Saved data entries
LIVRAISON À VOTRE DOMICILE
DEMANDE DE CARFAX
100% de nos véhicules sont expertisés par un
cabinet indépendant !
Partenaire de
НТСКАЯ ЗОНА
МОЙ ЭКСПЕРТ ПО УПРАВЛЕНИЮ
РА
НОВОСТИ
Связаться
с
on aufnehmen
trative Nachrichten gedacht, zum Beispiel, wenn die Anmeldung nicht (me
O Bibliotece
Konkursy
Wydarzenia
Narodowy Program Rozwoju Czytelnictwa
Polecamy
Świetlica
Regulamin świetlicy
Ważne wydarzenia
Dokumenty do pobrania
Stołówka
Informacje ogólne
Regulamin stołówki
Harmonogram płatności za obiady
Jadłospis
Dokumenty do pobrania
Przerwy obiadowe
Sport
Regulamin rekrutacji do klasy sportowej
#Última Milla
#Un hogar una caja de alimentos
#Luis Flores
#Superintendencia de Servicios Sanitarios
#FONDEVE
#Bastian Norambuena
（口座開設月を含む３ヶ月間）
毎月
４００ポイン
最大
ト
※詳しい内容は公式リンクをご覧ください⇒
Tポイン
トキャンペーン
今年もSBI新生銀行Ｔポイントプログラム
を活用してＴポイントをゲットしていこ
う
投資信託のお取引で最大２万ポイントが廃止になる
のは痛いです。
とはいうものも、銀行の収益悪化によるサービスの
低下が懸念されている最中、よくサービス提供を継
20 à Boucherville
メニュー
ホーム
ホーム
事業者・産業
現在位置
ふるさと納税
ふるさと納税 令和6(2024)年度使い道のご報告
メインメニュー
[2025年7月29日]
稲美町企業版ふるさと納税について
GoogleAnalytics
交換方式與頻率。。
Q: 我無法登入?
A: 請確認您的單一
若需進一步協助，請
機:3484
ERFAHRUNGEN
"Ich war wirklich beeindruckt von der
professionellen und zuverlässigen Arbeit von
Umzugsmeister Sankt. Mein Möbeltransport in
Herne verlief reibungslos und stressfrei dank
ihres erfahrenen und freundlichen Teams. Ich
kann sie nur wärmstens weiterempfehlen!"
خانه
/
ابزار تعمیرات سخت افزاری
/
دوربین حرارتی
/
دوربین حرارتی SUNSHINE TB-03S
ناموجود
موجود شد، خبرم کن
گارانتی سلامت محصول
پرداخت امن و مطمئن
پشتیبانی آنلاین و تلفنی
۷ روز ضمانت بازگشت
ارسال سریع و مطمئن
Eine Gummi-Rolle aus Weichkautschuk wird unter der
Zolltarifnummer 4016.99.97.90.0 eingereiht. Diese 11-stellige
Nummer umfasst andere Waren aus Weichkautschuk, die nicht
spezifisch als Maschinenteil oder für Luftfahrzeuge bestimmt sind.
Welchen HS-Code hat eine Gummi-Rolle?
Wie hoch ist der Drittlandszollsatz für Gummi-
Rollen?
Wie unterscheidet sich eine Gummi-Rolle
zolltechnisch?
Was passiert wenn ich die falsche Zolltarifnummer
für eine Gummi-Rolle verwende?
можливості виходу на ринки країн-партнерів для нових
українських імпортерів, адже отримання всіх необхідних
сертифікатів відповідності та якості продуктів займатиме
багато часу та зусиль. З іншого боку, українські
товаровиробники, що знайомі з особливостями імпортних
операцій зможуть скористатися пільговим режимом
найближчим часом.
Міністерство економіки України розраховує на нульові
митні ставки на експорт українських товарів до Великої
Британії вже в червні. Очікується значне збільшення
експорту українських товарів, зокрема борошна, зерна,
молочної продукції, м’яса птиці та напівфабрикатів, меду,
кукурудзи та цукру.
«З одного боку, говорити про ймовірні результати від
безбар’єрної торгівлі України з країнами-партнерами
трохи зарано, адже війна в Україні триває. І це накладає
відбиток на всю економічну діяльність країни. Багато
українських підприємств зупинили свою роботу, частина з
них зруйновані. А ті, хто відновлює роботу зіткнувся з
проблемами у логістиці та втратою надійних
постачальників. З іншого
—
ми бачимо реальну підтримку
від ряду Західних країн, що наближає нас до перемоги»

__Task brief__
Please give the lines as a numbered list, starting with the first line and going on through the line with "#Luis Flores". Leave out any blank lines.

__Worked solution__
1. LIVRAISON À VOTRE DOMICILE
2. DEMANDE DE CARFAX
3. 100% de nos véhicules sont expertisés par un
4. cabinet indépendant !
5. Partenaire de
6. НТСКАЯ ЗОНА
7. МОЙ ЭКСПЕРТ ПО УПРАВЛЕНИЮ
8. РА
9. НОВОСТИ
10. Связаться
11. с
12. on aufnehmen
13. trative Nachrichten gedacht, zum Beispiel, wenn die Anmeldung nicht (me
14. O Bibliotece
15. Konkursy
16. Wydarzenia
17. Narodowy Program Rozwoju Czytelnictwa
18. Polecamy
19. Świetlica
20. Regulamin świetlicy
21. Ważne wydarzenia
22. Dokumenty do pobrania
23. Stołówka
24. Informacje ogólne
25. Regulamin stołówki
26. Harmonogram płatności za obiady
27. Jadłospis
28. Dokumenty do pobrania
29. Przerwy obiadowe
30. Sport
31. Regulamin rekrutacji do klasy sportowej
32. #Última Milla
33. #Un hogar una caja de alimentos
34. #Luis Flores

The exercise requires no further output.